The emphatic final image of Sahel Gris, a close-up view of an unpainted and unoccupied new residential complex, provides the cue for the straight photos appearing in At the Wall. This book comprises two perfectly bound paperback books presented opposite each other inside a hard cover. All the photos were taken from a moving taxi, which accounts for the uniform prospect, recurrence of obscuring walls, and occasional blurry subject. Dakar, it would seem, is a city of unpainted surfaces and unfinished building projects. At the Wall includes two incidental views of Dakar’s African Renaissance Monument (2010), a bronze ceremonial sculpture depicting an idealized Black family that was designed and fabricated by North Korean contractors. Human inhabitants only fleetingly register, walking, waiting on transport, or staring at the photographer.
The third and largest book, Metropolis, shifts the focus from West to Southern Africa. Printed on glossy paper and bound with Japanese fold, Niang’s color photos of central Johannesburg were again taken from a moving car. It is a method that embraces immediacy and chance: “it’s always about the first look, the first image,” the artist has said. In a photo centrally depicting the Carlton Centre, a concrete skyscraper that was once Africa’s tallest building, competing temporalities are registered in the diverse brick and steel buildings. Johannesburg’s bricolage of styles is obvious. Niang is not seeking to chart an architectural history; rather, pattern and texture recur as interests in her color photos of flattened and overlapping vertical structures seemingly built for a world without people.

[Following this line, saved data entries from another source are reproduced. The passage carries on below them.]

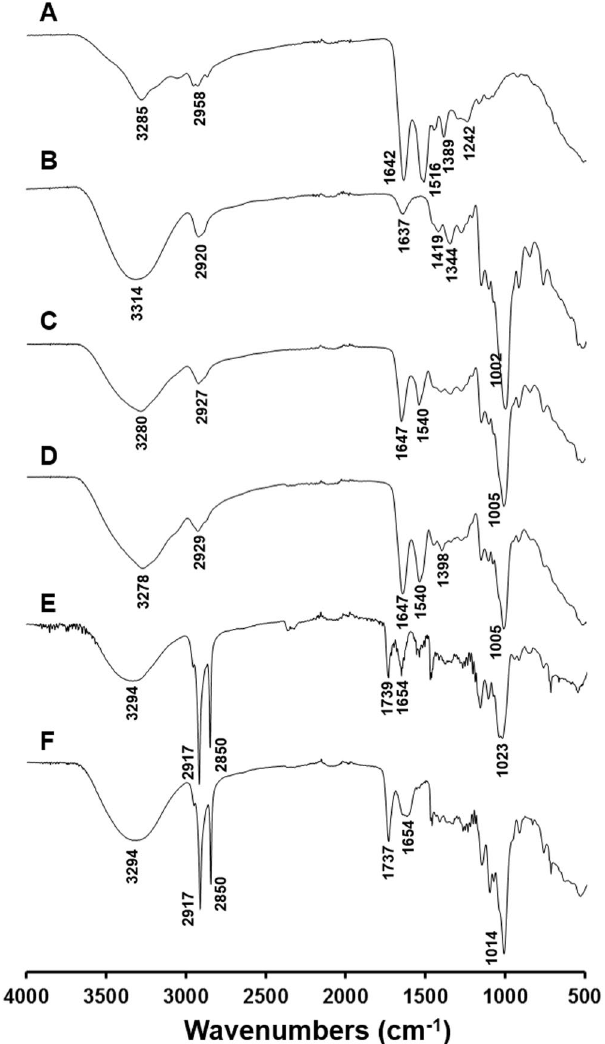
Figure 8. FT-IR spectra of: ( A ) BSA, ( B ) Dextran (M.W = 75 kDa), ( C ) Physical mixture of dextran and BSA, ( D ) Maillard conjugate (Group Dex75-3), ( E ) LPN, ( F ) Pectin-coated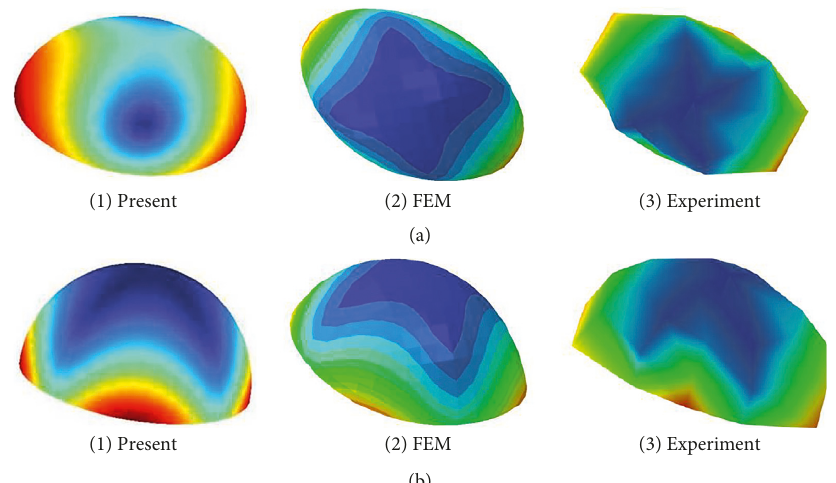
Figure 9: Comparison of the first two mode shapes of the present method, FEM, and experiment. (a) The first mode shape ( n (b) The second mode shape ( n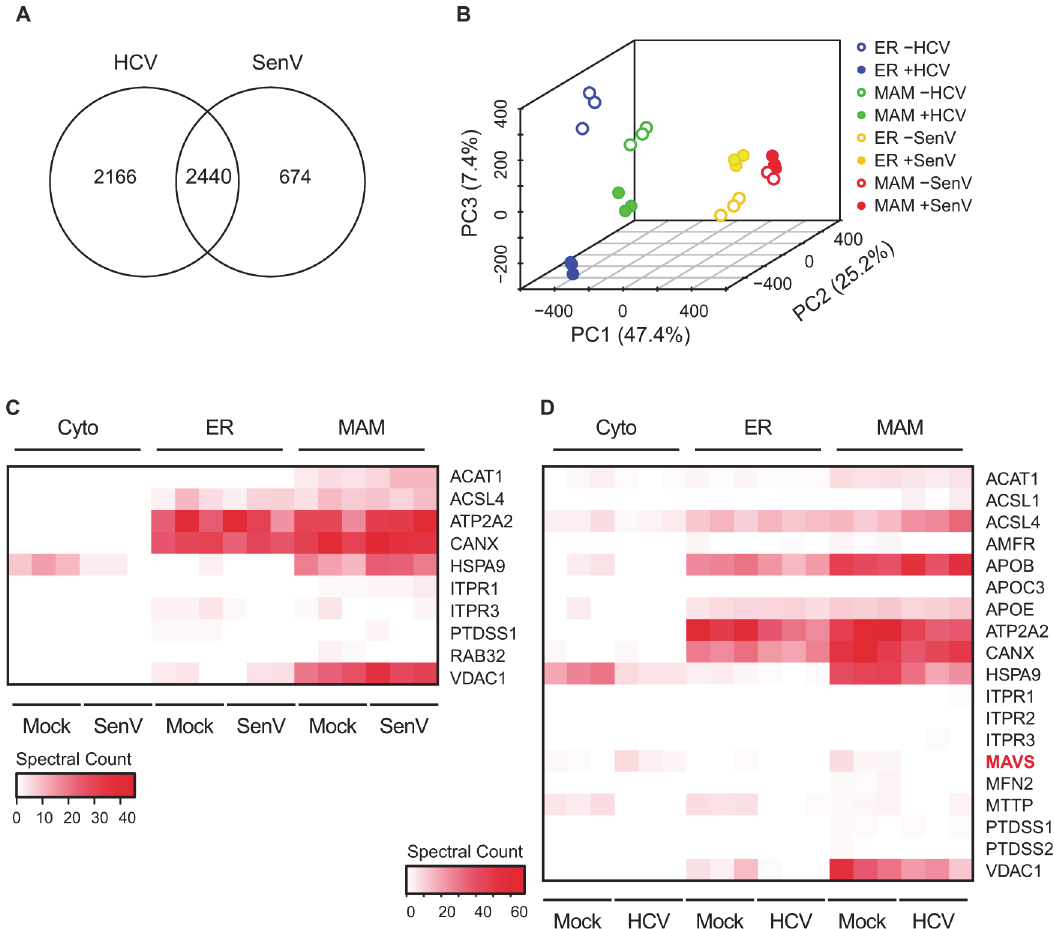
Fig 2. Proteomic analysis of subcellular fractions during RNA virus replication. (A) Venn diagram of total numbers of proteins identified in mock or virus samples in all biochemical fractions from Huh7 cells (mock or replicating HCV RNA) and from PH5CH8 cells (mock or after 8h of SenV infection). (B) Principal component analysis of mock and virus samples for both HCV and SenV from ER and MAM fractions. Each colored dot (open circle: no virus; closed circle; with virus) represents a technical replicate sample for each condition. The graph shows the first three independent principal components (PC1, PC2, and PC3), along with the percentage of variance captured within each component in parentheses. (C, D) Heat map of expression of proteins identified within subcellular fractions (Cytoplasm (Cyto), ER, and MAM) in SenV (C) or HCV (D) and mock samples, cross-referenced to a list of proteins known to have MAM localization (see S2 Table). The intensity of the red color indicates the normalized spectral counts of each protein across technical triplicates, as shown in the key. In (D) MAVS is highlighted in red to indicate the importance of its localization profile in HCV biology.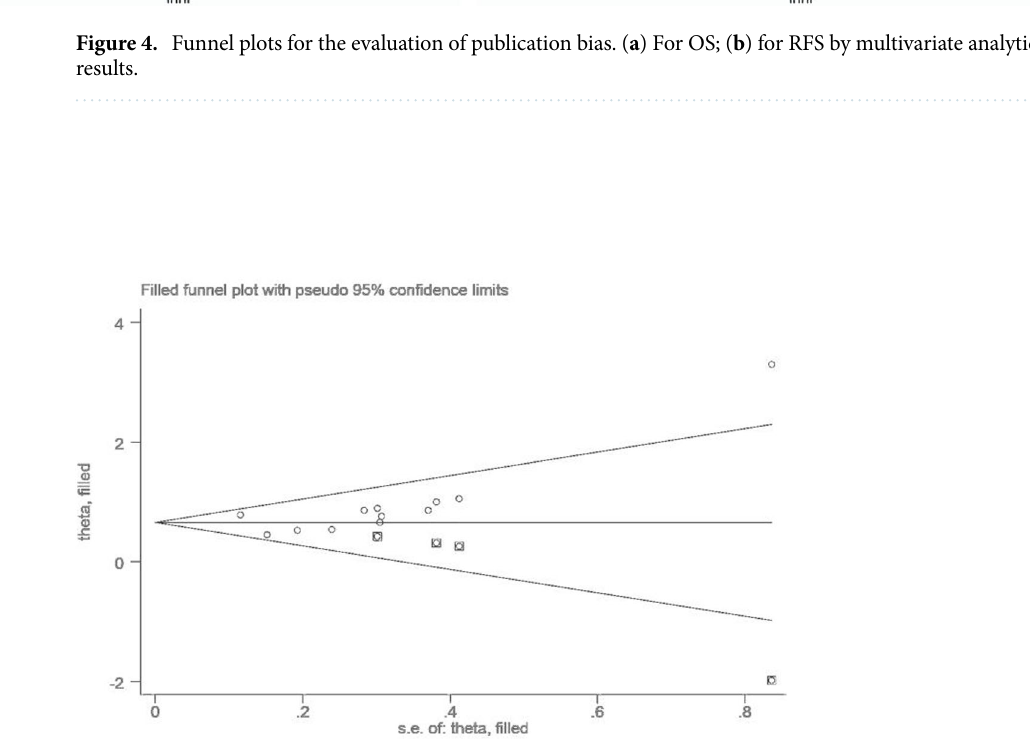
Figure 5. Funnel plot adjusted with trim-and-fill methods for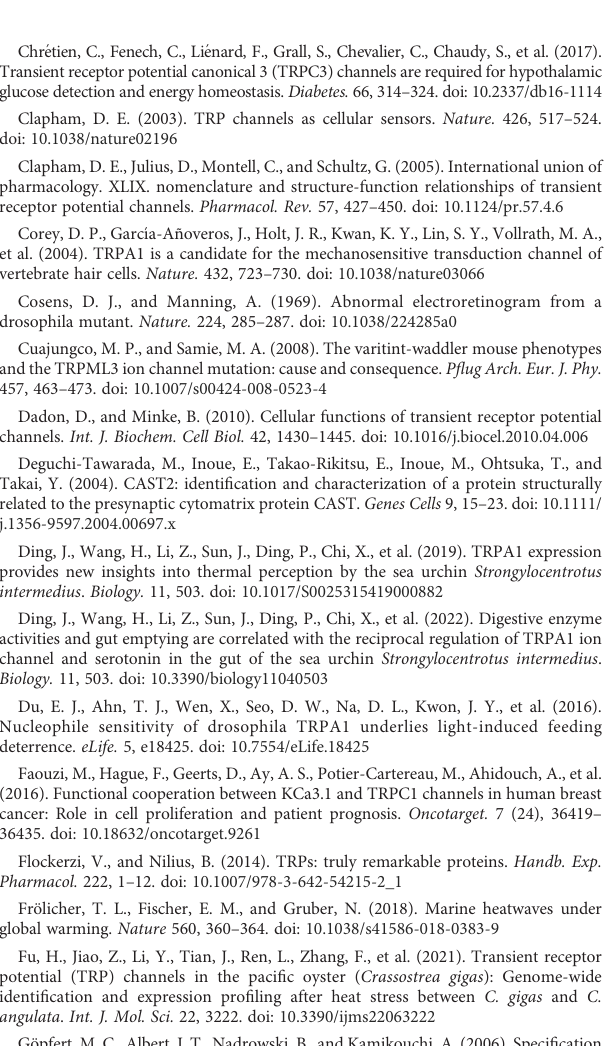
SUPPLEMENTARY FIGURE 6 Intestinal anatomy of A. japonicus in (A) control group and (B) chronic heat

“How you see the landscape is how you see yourself—it’s your form, your representation of yourself, like a mirror,” she stated in 2015. Metropolis includes excerpts from book six of Virgil’s Aeneid (ca. 19 BCE) in which the Trojan Aeneas journeys to the underworld and meets with his deceased father. “So they wander here and there through the whole region … and gaze at everything.” It is a pithy summary of Niang’s method, which yokes material things in service of cryptic self-discovery. Fittingly, the book ends with an image of a man standing on a rooftop, cumulous rain clouds looming; he is seemingly taking a selfie.
Mame-Diarra Niang’s The Citadel: a trilogy is published by MACK.
AbdouMaliq Simone, The Social Infrastructures of City Life in Contemporary Africa (Uppsala: Nordic Africa Institute, 2012), 21.